_Requisito:_ Reescreva o trecho do material que começa na linha que contém "left wrist: (78, 516, -6)" e termina na linha que contém "left wrist: (526, 487, 0)". Desloque em 30 cada valor x, y e d dos pontos e mantenha todo o resto igual.

Descrições em texto de pontos-chave
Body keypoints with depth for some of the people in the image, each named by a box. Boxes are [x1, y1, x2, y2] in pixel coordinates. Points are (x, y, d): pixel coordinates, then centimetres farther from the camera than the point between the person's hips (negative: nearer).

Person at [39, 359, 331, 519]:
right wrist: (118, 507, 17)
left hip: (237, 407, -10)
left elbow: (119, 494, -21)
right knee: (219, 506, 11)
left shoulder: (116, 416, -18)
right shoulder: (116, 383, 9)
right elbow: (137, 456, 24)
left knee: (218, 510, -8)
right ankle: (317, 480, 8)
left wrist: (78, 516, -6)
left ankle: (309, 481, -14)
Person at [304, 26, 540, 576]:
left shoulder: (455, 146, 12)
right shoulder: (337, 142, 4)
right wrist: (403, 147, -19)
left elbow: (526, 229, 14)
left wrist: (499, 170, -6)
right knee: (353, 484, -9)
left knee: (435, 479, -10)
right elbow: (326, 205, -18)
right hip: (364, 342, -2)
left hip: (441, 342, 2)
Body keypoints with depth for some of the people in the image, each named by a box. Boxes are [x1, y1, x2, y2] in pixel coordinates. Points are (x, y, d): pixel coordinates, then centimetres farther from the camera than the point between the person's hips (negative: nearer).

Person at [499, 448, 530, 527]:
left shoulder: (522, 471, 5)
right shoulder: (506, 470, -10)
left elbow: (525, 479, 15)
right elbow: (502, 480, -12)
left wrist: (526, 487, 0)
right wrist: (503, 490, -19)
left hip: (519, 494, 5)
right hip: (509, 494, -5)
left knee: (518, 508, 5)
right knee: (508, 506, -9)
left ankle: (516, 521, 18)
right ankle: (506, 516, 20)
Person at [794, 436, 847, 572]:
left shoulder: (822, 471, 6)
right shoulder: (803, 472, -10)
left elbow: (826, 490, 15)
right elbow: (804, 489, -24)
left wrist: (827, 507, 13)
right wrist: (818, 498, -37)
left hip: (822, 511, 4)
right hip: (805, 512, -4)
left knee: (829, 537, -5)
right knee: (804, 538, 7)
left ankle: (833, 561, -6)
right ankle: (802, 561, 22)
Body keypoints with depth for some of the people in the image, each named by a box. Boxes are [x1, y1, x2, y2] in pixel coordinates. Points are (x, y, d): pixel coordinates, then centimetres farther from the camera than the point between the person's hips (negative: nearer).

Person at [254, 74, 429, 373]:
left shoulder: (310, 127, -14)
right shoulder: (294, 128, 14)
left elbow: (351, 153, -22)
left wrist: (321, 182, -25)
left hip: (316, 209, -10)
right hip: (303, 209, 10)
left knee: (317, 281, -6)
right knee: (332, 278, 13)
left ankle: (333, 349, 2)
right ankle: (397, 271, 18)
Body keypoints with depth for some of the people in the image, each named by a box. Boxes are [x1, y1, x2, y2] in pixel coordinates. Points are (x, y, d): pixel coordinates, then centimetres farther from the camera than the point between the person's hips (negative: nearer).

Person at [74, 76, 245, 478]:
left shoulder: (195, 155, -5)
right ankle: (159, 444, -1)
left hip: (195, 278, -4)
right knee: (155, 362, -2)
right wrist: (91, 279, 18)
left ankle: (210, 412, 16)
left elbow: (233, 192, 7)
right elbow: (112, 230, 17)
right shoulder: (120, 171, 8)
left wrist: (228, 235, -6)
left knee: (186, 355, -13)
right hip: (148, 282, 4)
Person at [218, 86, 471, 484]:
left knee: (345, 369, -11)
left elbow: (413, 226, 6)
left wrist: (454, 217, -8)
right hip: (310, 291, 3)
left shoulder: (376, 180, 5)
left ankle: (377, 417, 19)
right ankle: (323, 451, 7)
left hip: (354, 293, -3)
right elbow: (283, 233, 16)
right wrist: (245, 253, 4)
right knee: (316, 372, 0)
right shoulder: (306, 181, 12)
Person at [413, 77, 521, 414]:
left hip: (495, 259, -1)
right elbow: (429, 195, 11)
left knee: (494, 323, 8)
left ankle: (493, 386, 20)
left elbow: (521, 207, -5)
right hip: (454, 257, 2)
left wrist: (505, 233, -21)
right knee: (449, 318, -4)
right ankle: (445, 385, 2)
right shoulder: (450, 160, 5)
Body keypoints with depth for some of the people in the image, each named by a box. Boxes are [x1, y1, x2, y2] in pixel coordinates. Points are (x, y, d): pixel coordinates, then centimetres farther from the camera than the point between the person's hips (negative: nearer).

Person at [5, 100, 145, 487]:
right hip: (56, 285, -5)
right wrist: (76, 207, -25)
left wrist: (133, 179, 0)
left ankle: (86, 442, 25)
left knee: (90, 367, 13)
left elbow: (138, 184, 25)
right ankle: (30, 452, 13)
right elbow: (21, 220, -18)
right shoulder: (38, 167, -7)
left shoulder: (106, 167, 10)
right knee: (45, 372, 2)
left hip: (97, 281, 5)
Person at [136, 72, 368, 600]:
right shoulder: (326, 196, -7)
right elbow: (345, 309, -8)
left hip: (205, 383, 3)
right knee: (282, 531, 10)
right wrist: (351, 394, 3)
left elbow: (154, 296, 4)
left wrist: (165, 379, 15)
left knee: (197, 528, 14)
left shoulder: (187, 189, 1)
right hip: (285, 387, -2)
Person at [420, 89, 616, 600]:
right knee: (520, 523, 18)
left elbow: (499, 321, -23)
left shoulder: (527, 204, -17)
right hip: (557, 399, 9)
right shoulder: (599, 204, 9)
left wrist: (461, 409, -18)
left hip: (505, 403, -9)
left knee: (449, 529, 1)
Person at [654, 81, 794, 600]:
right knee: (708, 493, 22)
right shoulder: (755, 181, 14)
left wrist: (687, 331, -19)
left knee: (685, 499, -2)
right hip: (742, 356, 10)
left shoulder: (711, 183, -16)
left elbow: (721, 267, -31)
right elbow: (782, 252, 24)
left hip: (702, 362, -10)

_Solução:_
left wrist: (108, 546, 24)
left ankle: (339, 511, 16)
Person at [304, 26, 540, 576]:
left shoulder: (485, 176, 42)
right shoulder: (367, 172, 34)
right wrist: (433, 177, 11)
left elbow: (556, 259, 44)
left wrist: (529, 200, 24)
right knee: (383, 514, 21)
left knee: (465, 509, 20)
right elbow: (356, 235, 12)
right hip: (394, 372, 28)
left hip: (471, 372, 32)
Body keypoints with depth for some of the people in the image, each named by a box. Boxes are [x1, y1, x2, y2] in pixel coordinates. Points are (x, y, d): pixel coordinates, then centimetres farther from the camera than the point between the person's hips (negative: nearer).

Person at [499, 448, 530, 527]:
left shoulder: (552, 501, 35)
right shoulder: (536, 500, 20)
left elbow: (555, 509, 45)
right elbow: (532, 510, 18)
left wrist: (556, 517, 30)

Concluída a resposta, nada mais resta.